Les décisions du sommet des chefs d'Etat de l'UEMOA à la Une des quotidiens ivoiriens

Abidjan, Côte d'Ivoire (PANA) - Les décisions issues du sommet des chefs d'Etat et de gouvernement de l'Union économique et monétaire ouest-africaine (UEMOA) tenu samedi à Bamako, au Mali, sont largement commentées par les quotidiens ivoiriens de ce lundi.

Le sommet de Bamako avait un enjeu majeur pour les camps Ouattara et Gbagbo qui se disputent le contrôle de tous les leviers du pouvoir d'Etat.

Ainsi, pour la presse pro-Ouattara, leur leader marque un point en obtenant non seulement le limogeage du gouverneur ivoirien de la Banque centrale des Etats de l'Afrique de l'Ouest (BCEAO), Philippe-Henri Dacoury-Tabley, mais aussi sa reconnaissance en tant que président légitime de la Côte d'Ivoire.

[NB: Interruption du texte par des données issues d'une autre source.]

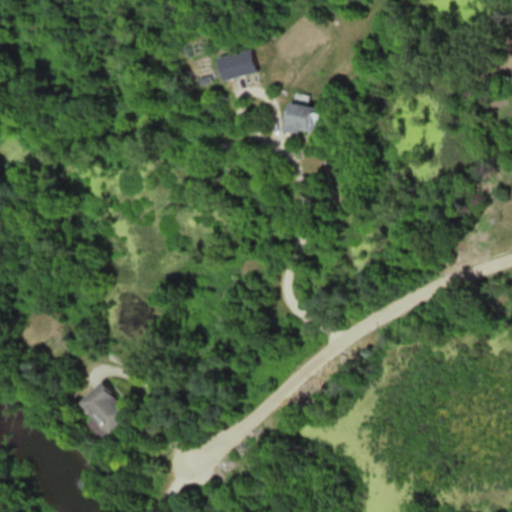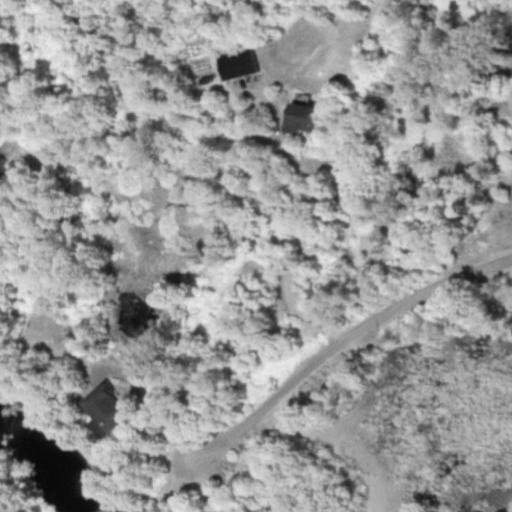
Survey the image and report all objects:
building: (239, 63)
building: (301, 117)
road: (296, 250)
road: (343, 342)
road: (153, 400)
building: (108, 408)
road: (207, 486)
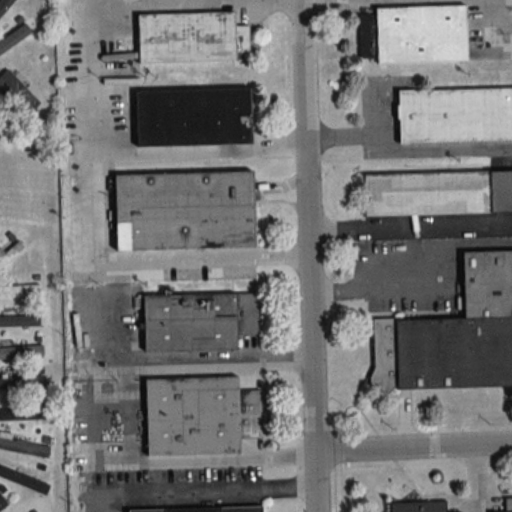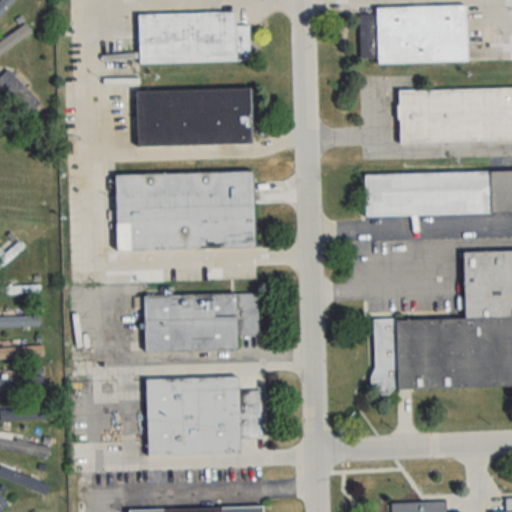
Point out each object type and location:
building: (417, 32)
building: (412, 34)
building: (194, 37)
building: (13, 38)
building: (190, 38)
building: (17, 92)
building: (22, 94)
building: (457, 113)
building: (454, 114)
building: (196, 115)
building: (191, 117)
road: (197, 150)
road: (397, 150)
building: (437, 193)
building: (439, 193)
building: (184, 210)
building: (189, 210)
road: (89, 215)
road: (410, 226)
road: (475, 246)
building: (9, 252)
building: (11, 253)
road: (308, 255)
road: (213, 256)
road: (378, 279)
building: (20, 288)
building: (20, 320)
building: (201, 320)
building: (19, 321)
building: (196, 321)
building: (453, 335)
building: (21, 351)
building: (21, 351)
road: (215, 362)
road: (128, 369)
building: (22, 383)
road: (129, 404)
road: (90, 405)
building: (19, 413)
building: (24, 414)
building: (203, 414)
building: (198, 416)
road: (404, 421)
road: (413, 444)
building: (22, 446)
building: (24, 447)
road: (131, 447)
road: (190, 456)
road: (476, 476)
building: (24, 479)
building: (22, 480)
road: (197, 493)
building: (4, 502)
building: (507, 505)
building: (509, 505)
building: (416, 506)
building: (421, 506)
building: (210, 509)
building: (200, 510)
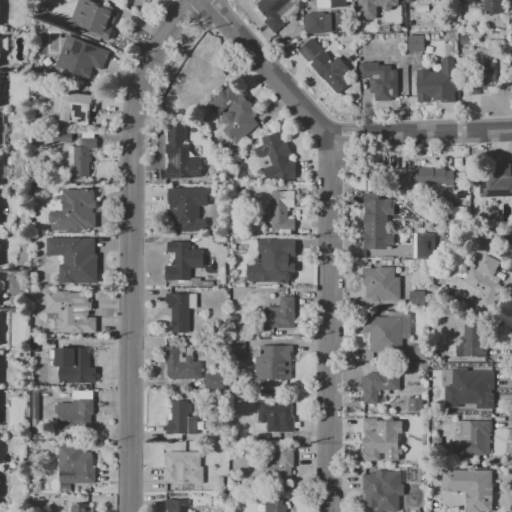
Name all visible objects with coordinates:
building: (378, 1)
building: (330, 3)
building: (331, 3)
building: (492, 6)
building: (494, 6)
building: (372, 7)
building: (273, 11)
building: (272, 12)
building: (92, 18)
building: (98, 19)
building: (317, 22)
building: (415, 43)
rooftop solar panel: (75, 47)
rooftop solar panel: (87, 49)
rooftop solar panel: (307, 53)
building: (79, 57)
building: (80, 58)
building: (325, 65)
building: (327, 65)
building: (482, 76)
building: (482, 77)
building: (198, 78)
building: (198, 79)
building: (380, 79)
building: (381, 80)
building: (439, 80)
building: (436, 83)
building: (76, 108)
building: (76, 109)
rooftop solar panel: (77, 112)
building: (234, 112)
building: (234, 113)
road: (331, 134)
building: (179, 154)
building: (81, 155)
building: (180, 155)
building: (82, 157)
building: (274, 157)
building: (276, 157)
rooftop solar panel: (174, 160)
rooftop solar panel: (193, 172)
rooftop solar panel: (169, 173)
building: (432, 177)
building: (430, 178)
building: (492, 179)
building: (494, 180)
building: (188, 207)
building: (188, 208)
building: (280, 209)
building: (283, 210)
building: (74, 211)
building: (75, 211)
building: (378, 220)
building: (377, 228)
building: (423, 245)
road: (134, 247)
building: (74, 258)
building: (74, 258)
building: (182, 260)
building: (183, 260)
building: (273, 261)
building: (273, 261)
building: (480, 282)
building: (380, 283)
building: (380, 283)
building: (478, 283)
building: (417, 297)
building: (179, 309)
building: (71, 310)
building: (72, 311)
building: (179, 311)
building: (282, 313)
building: (278, 314)
road: (332, 325)
building: (387, 331)
building: (385, 333)
building: (471, 341)
building: (471, 342)
building: (278, 362)
building: (182, 363)
building: (272, 363)
building: (181, 364)
building: (74, 365)
building: (75, 365)
building: (213, 381)
building: (377, 385)
building: (378, 385)
building: (473, 387)
building: (475, 387)
building: (75, 412)
building: (76, 415)
building: (275, 415)
building: (277, 416)
building: (181, 418)
building: (183, 419)
building: (473, 437)
building: (473, 438)
building: (381, 439)
building: (380, 443)
building: (75, 465)
building: (76, 465)
building: (182, 467)
building: (274, 467)
building: (184, 468)
building: (280, 469)
building: (471, 486)
building: (470, 487)
building: (383, 489)
building: (382, 490)
building: (176, 505)
building: (178, 505)
building: (275, 505)
building: (276, 505)
building: (81, 507)
building: (81, 508)
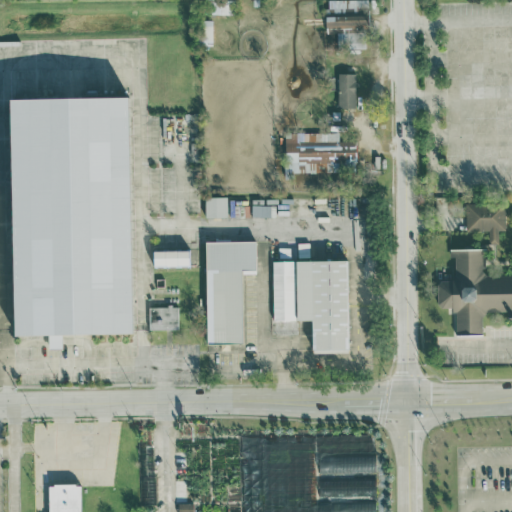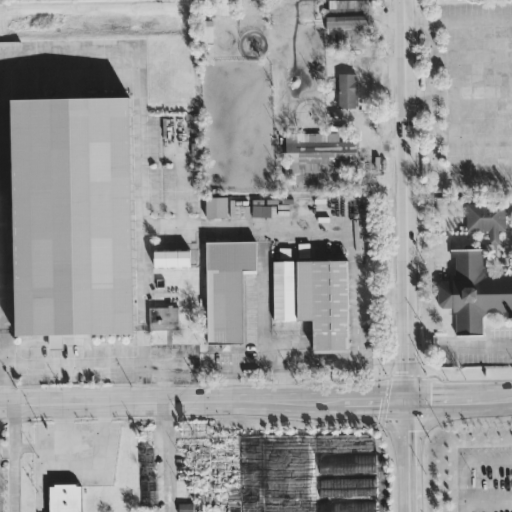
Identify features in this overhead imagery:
building: (219, 6)
road: (458, 20)
building: (348, 23)
building: (205, 31)
road: (430, 59)
road: (72, 63)
building: (346, 89)
road: (458, 95)
road: (473, 135)
building: (318, 152)
road: (475, 174)
road: (438, 176)
road: (407, 198)
building: (215, 205)
building: (69, 214)
building: (485, 217)
road: (291, 233)
building: (170, 257)
building: (226, 287)
building: (282, 289)
building: (473, 290)
building: (474, 293)
building: (323, 300)
building: (162, 316)
road: (476, 344)
road: (291, 362)
road: (86, 363)
road: (255, 400)
road: (411, 454)
road: (174, 456)
road: (9, 457)
road: (76, 464)
road: (463, 481)
building: (63, 497)
road: (464, 507)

Pour "Le Patriote", c'est une claque magistrale que le sommet de l'UEMOA a "administrée à l’ancien opposant historique, Laurent Gbagbo, accroché au pouvoir d’Etat comme une chauve-souris". Poursuivant, le quotidien indique que: "la claque a été tellement retentissante que ses effets et ses bruits se sont fait entendre loin, très loin dans les coins et recoins les plus reculés de l’univers". Puis de conclure: "en tout cas, ses anciens camarades qui l’adorent, viennent de lui retirer ce sésame comme à un vulgaire malfrat. C’est peu de dire que la réalité du pouvoir se trouve bel et bien entre les mains de celui que le bon peuple de Côte d’Ivoire a désigné pour conduire sa destinée pendant les cinq années à venir".

Pour le "Nouveau Réveil", "le sommet de Bamako a permis de constater sans ambages la victoire diplomatique du régime d'Alassane Dramane Ouattara (ADO) face à un Laurent Gbagbo en perte vitesse".

Enfin, "Nord Sud" note que: "c'est une victoire éclatante du peuple ivoirien. Le président élu, Alassane Ouattara, vient de remporter son duel qui le place à la tête de l'institut d'émission (BCEAO) malgré la sortie laconique et embrouillée du camp Gbagbo".


Pour la presse pro-Gbagbo, qui a repris en choeur le communiqué du porte-parole du gouvernement de ce dernier, Ahoua Don Mello, la décision des chefs d'Etat de l'UEMOA de limoger le gouverneur de la BCEAO est de nul effet pour le camp de Laurent Gbagbo.

Pour "Le Temps", la "démission forcée de Philippe-Henri Dacoury-Tabley ne doit pas être perçue comme "une fragilisation du régime du président de la République, Laurent Gbagbo" mais plutôt comme "l’affirmation d’une victoire et une indépendance contre le colonisateur".  "En réalité, la Côte d’Ivoire de Laurent Gbagbo refuse une fois de plus d’être à la solde de Paris. Car, c’est elle qui se cache derrière cette décision des sept chefs d’Etat de l’UEMOA qui ont mis la pression sur Dacoury-Tabley", relève ce journal.